A natureza da visita não permite que seja tratada sobre uma qualquer perspectiva oficial.
O PSD condena o apartheid.

Vozes do PSD: - Muito bem!

O Orador: - É um regime detestável, viola quotidianamente os princípios da democracia e dos direitos humanos.
Têmo-lo dito e quero-o repetir mais uma vez.
Mas devemos ter o discernimento para saber pensar e agir com serenidade, ver os factos tal como são, não distorcidos pelo prisma de qualquer paixão partidária.

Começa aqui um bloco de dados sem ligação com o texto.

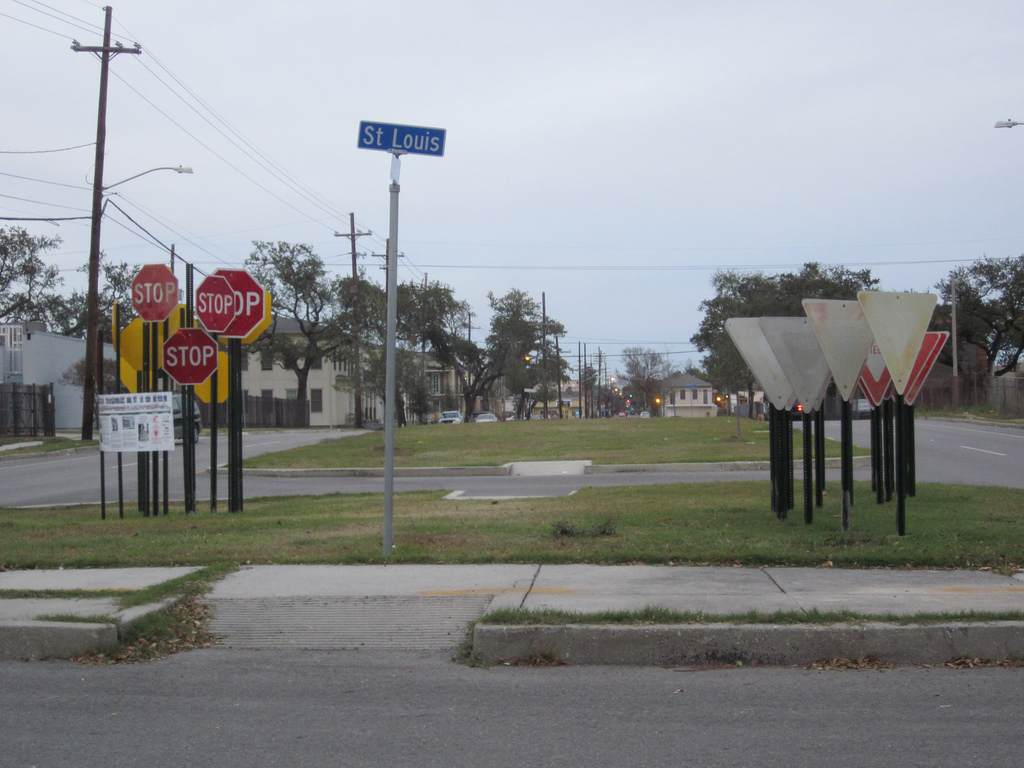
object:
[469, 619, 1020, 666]
curb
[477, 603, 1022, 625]
grass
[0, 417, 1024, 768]
ground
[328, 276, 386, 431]
tree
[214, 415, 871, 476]
lawn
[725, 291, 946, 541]
signs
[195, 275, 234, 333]
sign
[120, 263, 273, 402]
signs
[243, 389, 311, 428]
fence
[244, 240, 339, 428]
tree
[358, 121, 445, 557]
street sign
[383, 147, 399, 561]
pole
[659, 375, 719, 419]
house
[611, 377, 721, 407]
lights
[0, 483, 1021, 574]
lawn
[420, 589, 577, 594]
line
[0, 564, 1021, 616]
sidewalk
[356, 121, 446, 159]
sign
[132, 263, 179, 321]
stop sign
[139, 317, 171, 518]
pole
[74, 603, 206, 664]
leaves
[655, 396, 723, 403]
traffic lights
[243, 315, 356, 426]
house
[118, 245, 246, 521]
pole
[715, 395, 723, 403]
light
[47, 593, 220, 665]
gutter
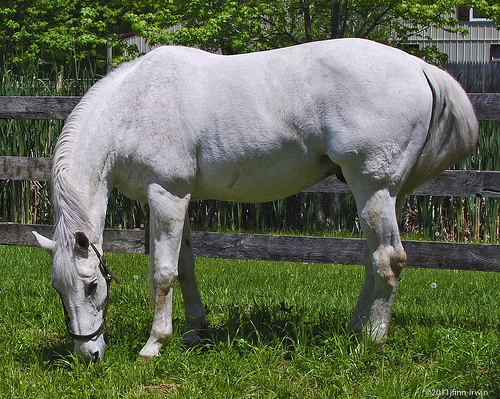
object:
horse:
[31, 36, 479, 365]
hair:
[50, 168, 99, 250]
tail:
[395, 61, 479, 210]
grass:
[20, 329, 171, 389]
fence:
[0, 93, 499, 272]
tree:
[2, 0, 107, 158]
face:
[50, 240, 109, 363]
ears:
[31, 230, 58, 255]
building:
[377, 4, 499, 93]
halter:
[62, 242, 122, 340]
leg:
[327, 121, 431, 355]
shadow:
[182, 305, 347, 348]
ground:
[0, 230, 499, 397]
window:
[469, 6, 496, 23]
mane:
[49, 52, 143, 182]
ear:
[72, 230, 93, 275]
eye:
[83, 277, 97, 299]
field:
[0, 201, 499, 397]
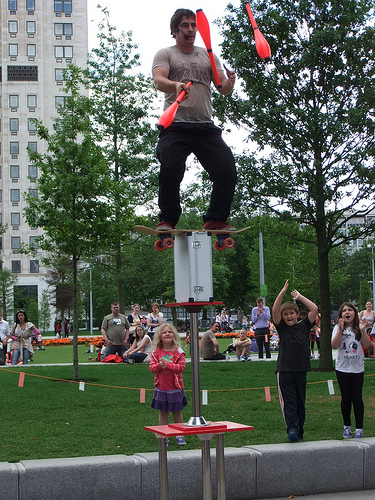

Vozes do PSD: - Muito bem!

O Orador: - Portugal é, felizmente, depois da Revolução de Abril, um país aberto e livre como gostaríamos que fossem todos os outros, entre eles a República da África do Sul. E nisto nos continuaremos a empenhar.
Mas não entendemos fechar as nossas portas a visitas turísticas por critérios que não sejam os legítimos e próprios de uma democracia plena e no respeito pelas regras aceites da convivência nacional e internacional.